Since establishing a New Zealand office last year, the Canadian company has been busy getting its software back on to retail shelves, into schools and tertiary institutions and bundled with hardware.
Corel is hoping to take advantage of uncertainty surrounding Microsoft's Windows 2000. Few companies are expected to upgrade before the new year because of fears it could conflict with Y2K bug fixes.
By the time the market warms up next year, Corel wants to have won some mind share for its just-released Word Perfect Office 2000 suite and its Linux desktop, due for release in November.
A recent United States survey put Word Perfect's installed base there at 22 million seats, compared with 44 million for Microsoft Office.
Word Perfect Office 2000 includes Dragon Naturally Speaking voice recognition technology, the Excel-compatible Quattro Pro spreadsheet, presentation and organising software. Professional versions include the industrial strength Paradox database.
On the graphics side, the Corel Draw programme also includes Corel Photo Paint, which is winning support from some designers as a credible competitor to PhotoShop at a lower price.
Mr Grey said despite losing Word Perfect support in the channels as ownership of the company bounced from Borland to Novell to Corel, users stayed loyal, especially those in the legal profession.
It's in the licence costs that Corel hopes to win long-term. While there has been limited uptake of corporate licences so far, four of the seven universities have bought academic licences, along with three polytechnics and 18 secondary schools.
A tertiary institution with more than 5000 students can buy a Licence for Learning for $4900 a year, giving it the right to run any version of any Corel product on any platform.
It must buy at least one copy of whatever software it runs at the discounted academic price, to get the manuals. The price goes down for smaller institutions, with primary schools charged $490 a year.
That compares with Microsoft's academic licensing programme, based on the number of equivalent full-time staff positions, which is costing some New Zealand universities and polytechnics more than $100,000 a year each.
Auckland University alone pays more than $250,000 at $86 a seat, according to Microsoft education manager Todd Hunter. Auckland Institute of Technology pays about $100,000 at $96 a staff member. A new schools licence will require schools to pay Microsoft $89 per computer on which the software is installed.

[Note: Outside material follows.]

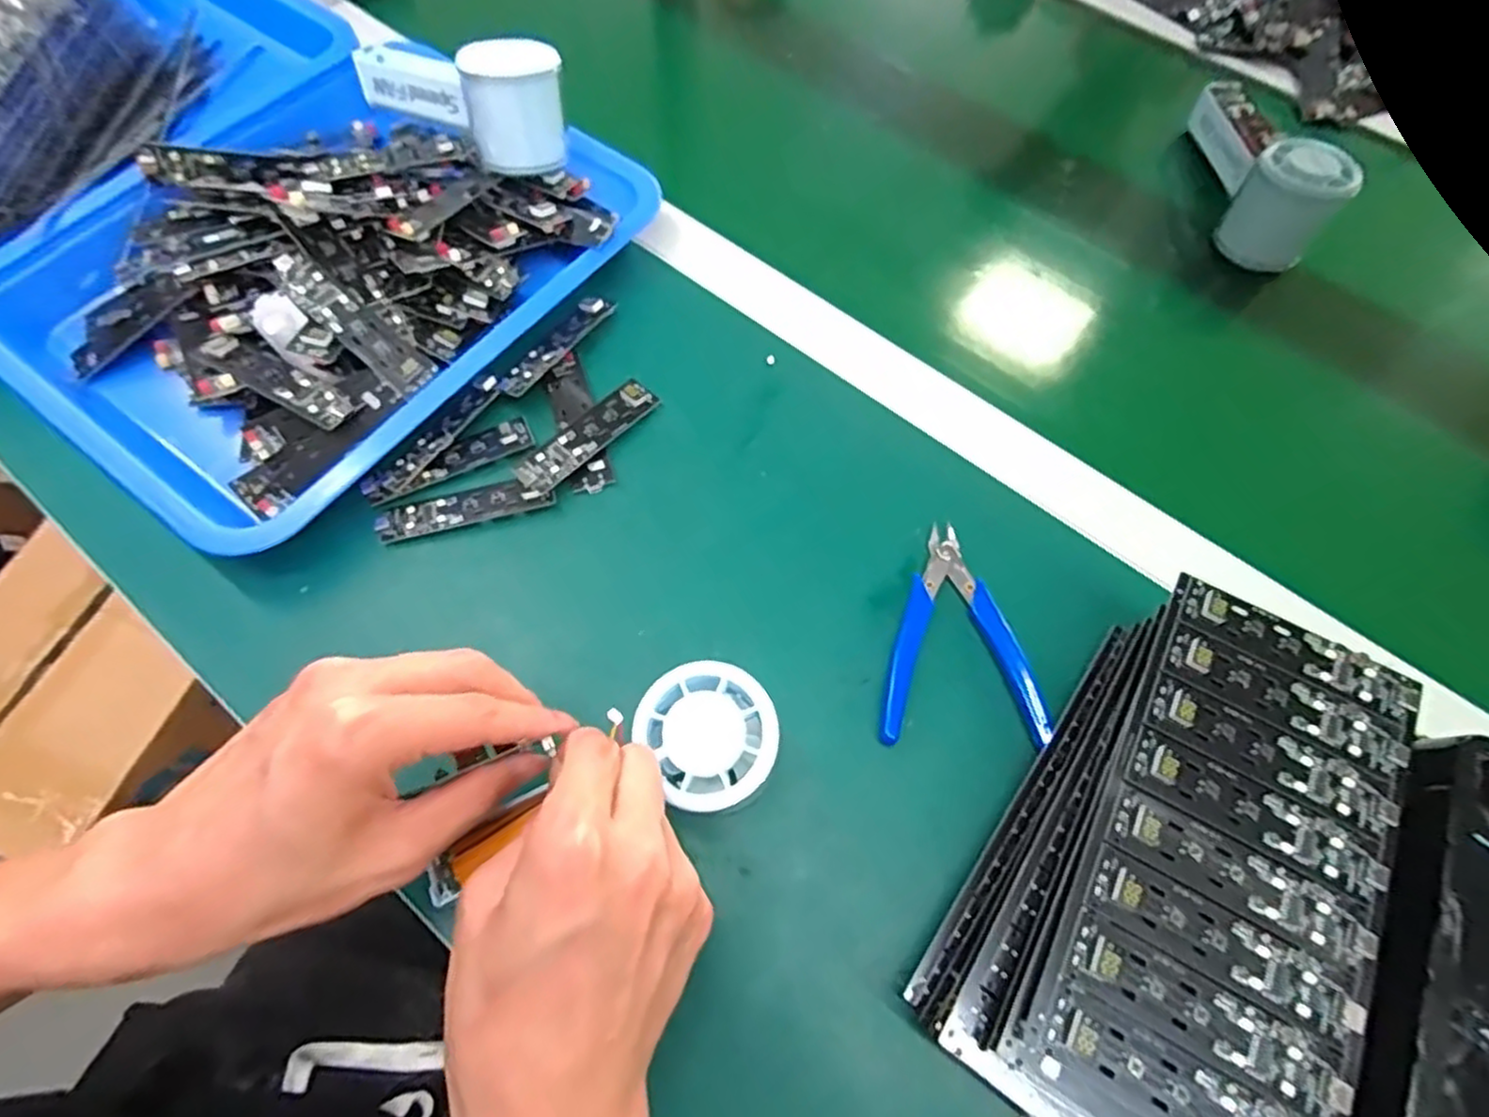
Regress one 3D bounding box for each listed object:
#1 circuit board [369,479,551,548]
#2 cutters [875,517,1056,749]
[{"bbox_3d":[-0.149,-0.027,0.382,0.092,0.009,0.020,-13,67,-8],"label":"circuit board"},{"bbox_3d":[0.117,0.044,0.356,0.079,0.008,0.115,16,66,5],"label":"cutters"}]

Mr Grey said Corel's licence pricing isn't a loss leader, but "a way of being different".
Corel sells copies of its software, without manuals, to students at institutions which have academic licences. Draw will cost them $99 instead of up to more than $1100 retail, while the Word Perfect suite costs $49 instead of $800.

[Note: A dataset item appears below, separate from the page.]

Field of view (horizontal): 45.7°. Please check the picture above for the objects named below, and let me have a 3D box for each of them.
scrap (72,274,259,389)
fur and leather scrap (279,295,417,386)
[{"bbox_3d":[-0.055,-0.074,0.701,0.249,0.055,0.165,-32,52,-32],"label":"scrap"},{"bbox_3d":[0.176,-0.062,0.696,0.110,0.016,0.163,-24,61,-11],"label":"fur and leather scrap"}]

"We are the only vendor to extend our academic pricing to hospitals, libraries, museums and other non profit groups." Mr Grey said, an attempt to make Corel the first choice of "budget strapped" organisations.
Corel has also work to reestablish OEM (original equipment manufacturer) relationships. Word Perfect is shipped with Gateway laptops and PCs for home-buyers, and almost 200 buyers of new Apple computers have taken the opportunity to get a copy of Draw at the same time for $99.
The company is signing worldwide licences with a number of major manufacturers, including Hewlett Packard, Lexmark, Epson and Agfa.